PSF Photometry That Doesn't Gobble Up All Available Memory

Hello! I’m trying to run PSF photometry on a set of crowded fields following this (potentially outdated) stsci workbook. I’m following the notebook, which uses the photutils procedure BasicPSFPhotometry, and while I don’t have to generate the field myself (I am using some simulated imaging), the results on an individual image look great. The issue is, it takes ~2 hours to run on ~5000 stars. My first question is how I might go about speeding this up. I made an attempt to use multiprocessing to run my script in parallel on a set of cores, but each time I attempted to do this 4x, after a while the processes quit because it ate up all of the available memory (and there’s 64 GB, so this is a hefty ask!) I recognize that PSF photometry is not super straightforward, but it would be helpful to know if there are things I can change such that I can run things on a larger image data set.
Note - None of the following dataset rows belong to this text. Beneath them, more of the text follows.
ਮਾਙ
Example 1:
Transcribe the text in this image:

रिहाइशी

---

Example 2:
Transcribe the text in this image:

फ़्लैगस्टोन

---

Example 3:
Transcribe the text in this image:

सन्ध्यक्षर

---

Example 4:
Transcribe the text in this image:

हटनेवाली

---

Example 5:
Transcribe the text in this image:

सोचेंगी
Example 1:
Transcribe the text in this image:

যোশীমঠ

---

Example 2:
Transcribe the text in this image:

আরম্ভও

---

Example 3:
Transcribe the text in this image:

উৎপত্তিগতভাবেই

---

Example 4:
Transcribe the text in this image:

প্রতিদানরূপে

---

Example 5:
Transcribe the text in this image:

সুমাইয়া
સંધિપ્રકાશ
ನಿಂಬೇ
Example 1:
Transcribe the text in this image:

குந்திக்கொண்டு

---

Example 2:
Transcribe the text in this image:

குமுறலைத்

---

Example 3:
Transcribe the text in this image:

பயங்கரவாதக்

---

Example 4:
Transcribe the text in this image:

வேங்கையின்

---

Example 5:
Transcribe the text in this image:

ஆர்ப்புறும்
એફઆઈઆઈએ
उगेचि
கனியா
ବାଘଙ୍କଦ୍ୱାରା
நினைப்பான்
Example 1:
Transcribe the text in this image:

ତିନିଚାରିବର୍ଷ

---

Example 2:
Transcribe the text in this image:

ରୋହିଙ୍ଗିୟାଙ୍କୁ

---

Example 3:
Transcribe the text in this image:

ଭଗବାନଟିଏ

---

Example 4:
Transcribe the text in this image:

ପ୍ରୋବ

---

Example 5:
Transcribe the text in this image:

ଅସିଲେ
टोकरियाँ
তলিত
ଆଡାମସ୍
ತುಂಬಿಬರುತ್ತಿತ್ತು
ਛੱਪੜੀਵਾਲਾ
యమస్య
Thank you!

It’s been a while since I looked at the PSF code, but yeah, a large number of stars takes long and east memory like crazy. I’m going to suggest a few general strategies, but I don’t know if any one of those is appropriate for your specific case:

  • fix as many parameters as you can (e.g. measure the width once and then fix it for all. Even if that number is slightly off, the total flux will usually still be fitted well.)
  • Do the PSF fit with fixed X,Y determined from the source finding (PSF Photometry (photutils.psf) — photutils 1.3.0)
  • Chop your image in bits, e.g. into four (slightly overlapping to deal with stars that are otherwise on the edge) quarters. Running 4 small images can be much faster than one big one.
  • re-sample your image. Sometimes you can bin up (e.g. binning by a factor of 2 reduces size by a factor of 4) and still sample the PSF well - depends on your data if that works.
  • Do your fit in parts. E.g. get flux with fixed X,Y, then re-fit flux, X, Y, sigma all at the same time, but when you do that use the previous results to start the fit so that it’s starts pretty close to the best-fit values. The closer you start, the faster the fit.
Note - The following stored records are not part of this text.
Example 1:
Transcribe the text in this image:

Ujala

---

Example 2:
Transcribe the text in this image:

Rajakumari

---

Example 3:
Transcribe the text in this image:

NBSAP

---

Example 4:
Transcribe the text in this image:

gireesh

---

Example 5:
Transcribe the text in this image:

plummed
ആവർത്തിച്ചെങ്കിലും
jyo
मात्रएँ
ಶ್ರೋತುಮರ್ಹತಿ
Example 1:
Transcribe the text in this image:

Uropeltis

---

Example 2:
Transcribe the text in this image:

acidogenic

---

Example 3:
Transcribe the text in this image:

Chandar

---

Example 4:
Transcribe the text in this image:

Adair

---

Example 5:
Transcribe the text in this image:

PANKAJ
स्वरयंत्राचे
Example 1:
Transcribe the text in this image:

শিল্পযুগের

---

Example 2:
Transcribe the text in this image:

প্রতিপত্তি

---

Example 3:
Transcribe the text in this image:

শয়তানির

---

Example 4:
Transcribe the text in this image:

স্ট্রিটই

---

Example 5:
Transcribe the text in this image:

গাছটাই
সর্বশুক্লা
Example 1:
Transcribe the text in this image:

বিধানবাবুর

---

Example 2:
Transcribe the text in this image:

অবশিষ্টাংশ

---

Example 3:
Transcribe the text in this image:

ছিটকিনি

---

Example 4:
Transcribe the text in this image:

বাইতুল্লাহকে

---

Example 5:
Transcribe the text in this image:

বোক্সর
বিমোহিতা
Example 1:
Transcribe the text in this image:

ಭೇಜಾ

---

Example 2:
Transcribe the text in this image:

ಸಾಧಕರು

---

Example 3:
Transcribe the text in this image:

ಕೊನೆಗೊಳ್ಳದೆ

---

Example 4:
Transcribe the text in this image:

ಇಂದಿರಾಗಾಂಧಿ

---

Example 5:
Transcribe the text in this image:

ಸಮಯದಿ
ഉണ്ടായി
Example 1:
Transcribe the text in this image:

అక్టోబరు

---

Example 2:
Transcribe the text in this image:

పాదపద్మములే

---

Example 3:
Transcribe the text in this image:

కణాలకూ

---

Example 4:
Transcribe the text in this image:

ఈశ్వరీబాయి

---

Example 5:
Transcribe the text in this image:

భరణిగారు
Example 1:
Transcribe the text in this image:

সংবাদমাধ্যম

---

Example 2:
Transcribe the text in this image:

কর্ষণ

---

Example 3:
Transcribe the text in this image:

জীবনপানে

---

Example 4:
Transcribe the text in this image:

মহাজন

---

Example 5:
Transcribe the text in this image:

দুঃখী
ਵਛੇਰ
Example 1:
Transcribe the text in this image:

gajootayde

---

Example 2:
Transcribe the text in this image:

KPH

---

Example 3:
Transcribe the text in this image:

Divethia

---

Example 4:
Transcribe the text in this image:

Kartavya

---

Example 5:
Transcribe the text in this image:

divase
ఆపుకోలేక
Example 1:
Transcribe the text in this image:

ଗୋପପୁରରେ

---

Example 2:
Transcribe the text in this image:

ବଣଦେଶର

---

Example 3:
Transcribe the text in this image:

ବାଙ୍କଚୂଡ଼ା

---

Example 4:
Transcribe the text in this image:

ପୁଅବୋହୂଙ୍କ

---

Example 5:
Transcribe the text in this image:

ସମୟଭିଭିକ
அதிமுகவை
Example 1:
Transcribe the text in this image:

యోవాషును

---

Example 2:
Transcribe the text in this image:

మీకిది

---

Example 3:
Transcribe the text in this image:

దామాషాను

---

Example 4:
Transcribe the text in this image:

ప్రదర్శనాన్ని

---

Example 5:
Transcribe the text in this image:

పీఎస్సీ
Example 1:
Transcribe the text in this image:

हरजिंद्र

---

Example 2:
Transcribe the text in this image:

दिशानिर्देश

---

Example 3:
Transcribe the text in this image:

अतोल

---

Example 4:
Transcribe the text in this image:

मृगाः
These are great suggestions! The key for me was updating to astropy 5.0.0, which didn’t cause the PSF fitting to fill all available memory and crash. and then another important thing, which was actually changing the sampling and size of the PSF images that I was using for the fit. By default webbPSF produces very oversampled PSFs, and by changing the way that these PSFs were made, I went from ~2 hours to ~10 minutes, with very little change in the results. For me, I couldn’t fix the X/Y values in the PSF subtraction because this was part of what this procedure was for - to measure more precise centroids for the stars in the image. Thank you!